La poesía sería la voz de lo invisible, de lo que el día no muestra. Quignard propone un verbo francés desusado, tarabust, para nombrar los sonidos que en cada cerebro remiten, de forma obsesiva, a una memoria no lingüística, al pavor de una anterioridad: “Un ruido incomprensible y que machaca. Un ruido que no sabíamos si era querella o tamborileo, jadeo o golpes. Era muy rítmico. Venimos de aquel ruido. Es nuestra semilla”. Y es en un punto como este donde recomienza la lectura de Plantos de lo abolido y lo naciente, el color en lo oscuro del pensamiento.



Notas

El poeta español Arcadio Pardo (Beasain, Guipúzcoa, 1928), de origen burgalés, pasó su adolescencia y juventud en Valladolid, donde estudió y empezó a trabajar como docente, y donde fue cofundador de la revista y la colección de libros Halcón, en la segunda mitad de los años 40. Desde 1959 vive en Francia (Aix-en-Provence, París), donde ha sido profesor universitario durante décadas. Autor de numerosos libros de métrica e historia de la literatura, a menudo en colaboración con su esposa, Madeleine Pardo, su obra poética se abre en 1946 con Un tiempo se clausura. Después de Plantos de lo abolido y lo naciente (1990), ha publicado Poesía diversa (1991), 35 poemas seguidos (1995), Efímera efemérides (1996), Silva de varia realidad (1999), Travesía de los confines (2001), Efectos de la contigüidad de las cosas (2005), El mundo acaba en Tineghir (2007) y De la lenta eclosión del crisantemo (2010). Acaba de aparecer en la editorial mallorquina Calima Lo fando, lo nefando, lo senecto.

Los topónimos del tercer párrafo pertenecen a la provincia española de Valladolid, origen compartido por mí con el poeta.

Las referencias a Pascal Quignard proceden de El odio a la música. Traducción de Pierre Jacomet. Santiago de Chile, Andrés Bello, 1998.

┄┄┄┄┄┄┄┄┄┄

Acciones requeridas:
• a. Indica si cada afirmación concuerda con el fragmento sobre Arcadio Pardo, citando literalmente las palabras decisivas: (i) Arcadio Pardo nació en Beasain. (ii) Pardo vive en Francia desde 1969. (iii) Las referencias a Pascal Quignard proceden de El odio a la música.
• b. Transcribe sin cambios el pasaje del fragmento sobre Arcadio Pardo que va desde "La poesía sería" hasta "oscuro del pensamiento.".
• c. Responde según el fragmento sobre Arcadio Pardo:
(i) ¿Con qué libro y en qué año se abre la obra poética de Pardo?
(ii) ¿Quién tradujo El odio a la música?
(iii) ¿Qué verbo francés desusado propone Quignard?

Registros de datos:

┄┄┄┄┄┄┄┄┄┄

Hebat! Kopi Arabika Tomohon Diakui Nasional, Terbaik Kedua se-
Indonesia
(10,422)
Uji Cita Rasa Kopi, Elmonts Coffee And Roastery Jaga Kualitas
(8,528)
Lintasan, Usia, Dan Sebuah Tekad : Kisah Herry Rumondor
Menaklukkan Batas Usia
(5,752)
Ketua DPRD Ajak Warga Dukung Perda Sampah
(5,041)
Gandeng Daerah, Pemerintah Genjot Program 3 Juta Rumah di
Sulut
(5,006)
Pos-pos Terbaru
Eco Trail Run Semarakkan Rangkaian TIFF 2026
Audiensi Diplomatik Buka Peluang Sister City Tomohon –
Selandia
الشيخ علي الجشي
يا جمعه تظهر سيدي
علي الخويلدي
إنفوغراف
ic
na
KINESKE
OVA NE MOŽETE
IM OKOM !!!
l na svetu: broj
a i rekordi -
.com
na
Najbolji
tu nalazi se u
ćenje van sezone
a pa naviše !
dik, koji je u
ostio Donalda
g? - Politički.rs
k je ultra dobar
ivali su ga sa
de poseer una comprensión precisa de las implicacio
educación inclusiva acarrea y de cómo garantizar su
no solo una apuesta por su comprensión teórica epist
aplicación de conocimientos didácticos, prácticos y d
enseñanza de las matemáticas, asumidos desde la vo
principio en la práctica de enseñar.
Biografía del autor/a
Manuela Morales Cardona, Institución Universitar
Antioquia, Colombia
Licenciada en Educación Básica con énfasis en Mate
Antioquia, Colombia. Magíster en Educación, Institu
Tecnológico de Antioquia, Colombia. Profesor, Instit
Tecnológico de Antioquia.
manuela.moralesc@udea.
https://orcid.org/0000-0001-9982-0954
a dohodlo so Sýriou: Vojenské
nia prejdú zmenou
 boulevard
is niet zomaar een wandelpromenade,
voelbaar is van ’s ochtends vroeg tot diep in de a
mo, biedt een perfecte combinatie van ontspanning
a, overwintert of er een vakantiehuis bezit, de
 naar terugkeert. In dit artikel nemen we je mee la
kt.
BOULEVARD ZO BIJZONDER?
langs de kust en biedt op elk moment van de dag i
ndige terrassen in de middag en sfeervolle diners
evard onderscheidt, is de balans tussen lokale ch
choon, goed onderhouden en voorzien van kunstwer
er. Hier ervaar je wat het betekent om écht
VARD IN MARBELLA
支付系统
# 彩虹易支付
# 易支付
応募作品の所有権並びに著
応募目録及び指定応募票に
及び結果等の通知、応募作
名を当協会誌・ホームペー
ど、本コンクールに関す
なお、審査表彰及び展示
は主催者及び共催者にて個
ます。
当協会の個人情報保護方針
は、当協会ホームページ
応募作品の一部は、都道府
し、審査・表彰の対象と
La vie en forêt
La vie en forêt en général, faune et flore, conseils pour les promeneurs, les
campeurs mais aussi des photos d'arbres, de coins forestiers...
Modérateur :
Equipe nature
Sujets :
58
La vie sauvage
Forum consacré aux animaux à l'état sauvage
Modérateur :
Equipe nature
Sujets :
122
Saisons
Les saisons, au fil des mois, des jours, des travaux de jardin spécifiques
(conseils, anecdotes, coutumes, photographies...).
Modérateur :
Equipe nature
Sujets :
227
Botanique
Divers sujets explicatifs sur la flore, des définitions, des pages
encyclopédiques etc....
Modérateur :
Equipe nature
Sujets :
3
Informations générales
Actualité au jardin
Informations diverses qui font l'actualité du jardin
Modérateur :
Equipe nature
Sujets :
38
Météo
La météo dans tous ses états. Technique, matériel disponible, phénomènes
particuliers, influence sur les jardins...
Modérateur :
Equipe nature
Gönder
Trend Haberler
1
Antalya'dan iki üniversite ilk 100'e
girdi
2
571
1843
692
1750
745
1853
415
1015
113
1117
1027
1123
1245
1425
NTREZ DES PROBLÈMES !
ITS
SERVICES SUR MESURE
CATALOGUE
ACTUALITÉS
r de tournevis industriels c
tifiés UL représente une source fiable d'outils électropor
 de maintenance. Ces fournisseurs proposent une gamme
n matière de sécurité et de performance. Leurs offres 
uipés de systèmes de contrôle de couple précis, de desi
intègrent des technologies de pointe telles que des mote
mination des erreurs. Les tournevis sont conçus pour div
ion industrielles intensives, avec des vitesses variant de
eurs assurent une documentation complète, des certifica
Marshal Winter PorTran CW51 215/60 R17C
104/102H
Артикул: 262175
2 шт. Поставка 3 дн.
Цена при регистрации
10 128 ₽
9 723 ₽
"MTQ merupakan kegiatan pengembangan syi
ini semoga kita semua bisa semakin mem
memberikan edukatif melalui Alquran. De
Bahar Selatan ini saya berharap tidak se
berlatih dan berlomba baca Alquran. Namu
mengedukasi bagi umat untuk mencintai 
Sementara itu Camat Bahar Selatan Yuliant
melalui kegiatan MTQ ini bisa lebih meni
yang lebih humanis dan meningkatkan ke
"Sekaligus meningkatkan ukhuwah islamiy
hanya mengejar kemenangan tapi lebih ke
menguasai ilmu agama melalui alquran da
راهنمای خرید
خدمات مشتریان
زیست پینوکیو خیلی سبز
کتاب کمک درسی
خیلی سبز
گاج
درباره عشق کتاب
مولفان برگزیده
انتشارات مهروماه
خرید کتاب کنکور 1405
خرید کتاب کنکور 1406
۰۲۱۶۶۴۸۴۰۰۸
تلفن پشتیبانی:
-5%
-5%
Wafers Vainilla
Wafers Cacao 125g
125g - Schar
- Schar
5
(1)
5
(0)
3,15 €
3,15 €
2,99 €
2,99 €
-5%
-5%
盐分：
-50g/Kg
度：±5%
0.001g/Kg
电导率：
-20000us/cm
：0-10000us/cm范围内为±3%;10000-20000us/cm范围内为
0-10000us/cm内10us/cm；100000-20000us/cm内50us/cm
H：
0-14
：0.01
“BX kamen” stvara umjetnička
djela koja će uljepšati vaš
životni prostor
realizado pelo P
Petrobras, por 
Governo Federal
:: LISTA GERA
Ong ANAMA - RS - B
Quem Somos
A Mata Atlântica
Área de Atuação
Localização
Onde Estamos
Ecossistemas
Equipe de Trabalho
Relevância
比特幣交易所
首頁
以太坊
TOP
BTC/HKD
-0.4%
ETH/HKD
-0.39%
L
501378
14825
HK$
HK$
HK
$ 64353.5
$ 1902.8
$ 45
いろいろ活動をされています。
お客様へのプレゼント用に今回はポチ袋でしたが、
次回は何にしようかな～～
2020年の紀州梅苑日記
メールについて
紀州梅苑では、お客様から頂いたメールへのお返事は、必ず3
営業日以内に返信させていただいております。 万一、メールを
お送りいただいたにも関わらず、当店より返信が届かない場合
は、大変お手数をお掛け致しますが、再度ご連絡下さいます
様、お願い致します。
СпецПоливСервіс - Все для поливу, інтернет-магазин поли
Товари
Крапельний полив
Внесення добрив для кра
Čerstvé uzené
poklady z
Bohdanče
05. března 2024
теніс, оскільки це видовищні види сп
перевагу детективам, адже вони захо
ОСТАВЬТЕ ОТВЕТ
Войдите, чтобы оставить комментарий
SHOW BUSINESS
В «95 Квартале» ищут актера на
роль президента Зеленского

┄┄┄┄┄┄┄┄┄┄

Resultados por tarea:
• a.
(i) Sí: "Arcadio Pardo (Beasain, Guipúzcoa, 1928)".
(ii) No: "Desde 1959 vive en Francia".
(iii) Sí: "Las referencias a Pascal Quignard proceden de El odio a la música".

• b.
La poesía sería la voz de lo invisible, de lo que el día no muestra. Quignard propone un verbo francés desusado, tarabust, para nombrar los sonidos que en cada cerebro remiten, de forma obsesiva, a una memoria no lingüística, al pavor de una anterioridad: “Un ruido incomprensible y que machaca. Un ruido que no sabíamos si era querella o tamborileo, jadeo o golpes. Era muy rítmico. Venimos de aquel ruido. Es nuestra semilla”. Y es en un punto como este donde recomienza la lectura de Plantos de lo abolido y lo naciente, el color en lo oscuro del pensamiento.

• c.
(i) Con Un tiempo se clausura, en 1946.
(ii) Pierre Jacomet.
(iii) Tarabust.